What the exercise asks: From the line with "Structures marked on this image (semi-automatically" to the line with "Breast MRI (dynamic contrast-enhanced), one axial slice;", retype every line exactly, including those two, and leave out the rest of the data below.

Records to process:
——

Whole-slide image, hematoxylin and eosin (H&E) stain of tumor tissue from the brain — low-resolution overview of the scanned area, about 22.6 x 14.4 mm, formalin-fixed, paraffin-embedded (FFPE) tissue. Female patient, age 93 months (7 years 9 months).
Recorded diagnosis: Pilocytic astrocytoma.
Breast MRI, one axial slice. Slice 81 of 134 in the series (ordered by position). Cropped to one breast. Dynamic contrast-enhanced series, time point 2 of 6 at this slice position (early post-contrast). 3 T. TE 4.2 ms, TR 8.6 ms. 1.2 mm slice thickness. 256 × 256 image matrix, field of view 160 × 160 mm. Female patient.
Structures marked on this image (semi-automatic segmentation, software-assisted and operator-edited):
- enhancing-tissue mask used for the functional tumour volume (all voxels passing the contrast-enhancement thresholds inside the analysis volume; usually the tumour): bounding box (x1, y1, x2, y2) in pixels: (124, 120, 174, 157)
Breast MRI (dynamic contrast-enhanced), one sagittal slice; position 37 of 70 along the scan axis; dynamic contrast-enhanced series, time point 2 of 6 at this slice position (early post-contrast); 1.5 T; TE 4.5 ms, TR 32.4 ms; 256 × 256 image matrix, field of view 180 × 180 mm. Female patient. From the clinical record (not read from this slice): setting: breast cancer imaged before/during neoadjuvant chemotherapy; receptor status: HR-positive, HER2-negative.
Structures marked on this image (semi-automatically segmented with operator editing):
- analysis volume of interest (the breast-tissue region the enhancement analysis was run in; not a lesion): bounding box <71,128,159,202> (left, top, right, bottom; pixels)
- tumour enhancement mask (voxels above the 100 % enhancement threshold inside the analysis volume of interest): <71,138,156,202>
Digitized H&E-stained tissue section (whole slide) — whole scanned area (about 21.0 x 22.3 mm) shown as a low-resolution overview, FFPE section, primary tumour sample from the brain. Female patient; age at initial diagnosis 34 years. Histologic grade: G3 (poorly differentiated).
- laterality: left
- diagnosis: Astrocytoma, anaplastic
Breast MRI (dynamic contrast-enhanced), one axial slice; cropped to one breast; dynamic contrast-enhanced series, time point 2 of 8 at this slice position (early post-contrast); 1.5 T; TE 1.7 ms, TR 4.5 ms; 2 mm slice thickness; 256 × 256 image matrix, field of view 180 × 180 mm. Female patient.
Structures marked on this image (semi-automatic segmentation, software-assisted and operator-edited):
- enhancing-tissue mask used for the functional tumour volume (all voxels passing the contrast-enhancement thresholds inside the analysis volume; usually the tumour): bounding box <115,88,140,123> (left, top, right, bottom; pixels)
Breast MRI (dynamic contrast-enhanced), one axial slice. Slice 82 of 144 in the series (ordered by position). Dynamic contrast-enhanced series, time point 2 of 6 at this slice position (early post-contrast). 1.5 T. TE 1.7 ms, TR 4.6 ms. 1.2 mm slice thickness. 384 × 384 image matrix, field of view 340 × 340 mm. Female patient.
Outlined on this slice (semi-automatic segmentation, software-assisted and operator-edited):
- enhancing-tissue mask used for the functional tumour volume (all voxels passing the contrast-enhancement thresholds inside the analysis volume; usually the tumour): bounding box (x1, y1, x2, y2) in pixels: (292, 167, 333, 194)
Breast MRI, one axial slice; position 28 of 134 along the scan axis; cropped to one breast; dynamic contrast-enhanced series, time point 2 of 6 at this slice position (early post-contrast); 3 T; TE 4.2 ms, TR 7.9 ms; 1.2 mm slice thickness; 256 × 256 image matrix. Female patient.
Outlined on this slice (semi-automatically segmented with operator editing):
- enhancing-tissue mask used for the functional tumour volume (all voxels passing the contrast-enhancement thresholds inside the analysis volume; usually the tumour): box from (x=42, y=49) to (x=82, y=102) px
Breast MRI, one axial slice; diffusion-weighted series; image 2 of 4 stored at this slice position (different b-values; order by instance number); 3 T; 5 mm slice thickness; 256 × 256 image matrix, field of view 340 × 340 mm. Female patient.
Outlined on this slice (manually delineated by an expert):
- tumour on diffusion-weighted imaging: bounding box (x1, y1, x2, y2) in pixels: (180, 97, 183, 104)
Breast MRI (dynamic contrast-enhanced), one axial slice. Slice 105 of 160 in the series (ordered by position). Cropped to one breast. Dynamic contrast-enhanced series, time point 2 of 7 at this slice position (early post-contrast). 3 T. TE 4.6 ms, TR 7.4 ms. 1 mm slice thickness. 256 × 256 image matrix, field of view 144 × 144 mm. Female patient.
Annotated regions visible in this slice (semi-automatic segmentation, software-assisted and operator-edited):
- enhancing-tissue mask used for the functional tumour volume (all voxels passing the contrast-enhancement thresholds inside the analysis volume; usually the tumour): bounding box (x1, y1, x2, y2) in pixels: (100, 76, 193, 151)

——

Solution for this task:
Structures marked on this image (semi-automatically segmented with operator editing):
- analysis volume of interest (the breast-tissue region the enhancement analysis was run in; not a lesion): bounding box <71,128,159,202> (left, top, right, bottom; pixels)
- tumour enhancement mask (voxels above the 100 % enhancement threshold inside the analysis volume of interest): <71,138,156,202>
Digitized H&E-stained tissue section (whole slide) — whole scanned area (about 21.0 x 22.3 mm) shown as a low-resolution overview, FFPE section, primary tumour sample from the brain. Female patient; age at initial diagnosis 34 years. Histologic grade: G3 (poorly differentiated).
- laterality: left
- diagnosis: Astrocytoma, anaplastic
Breast MRI (dynamic contrast-enhanced), one axial slice; cropped to one breast; dynamic contrast-enhanced series, time point 2 of 8 at this slice position (early post-contrast); 1.5 T; TE 1.7 ms, TR 4.5 ms; 2 mm slice thickness; 256 × 256 image matrix, field of view 180 × 180 mm. Female patient.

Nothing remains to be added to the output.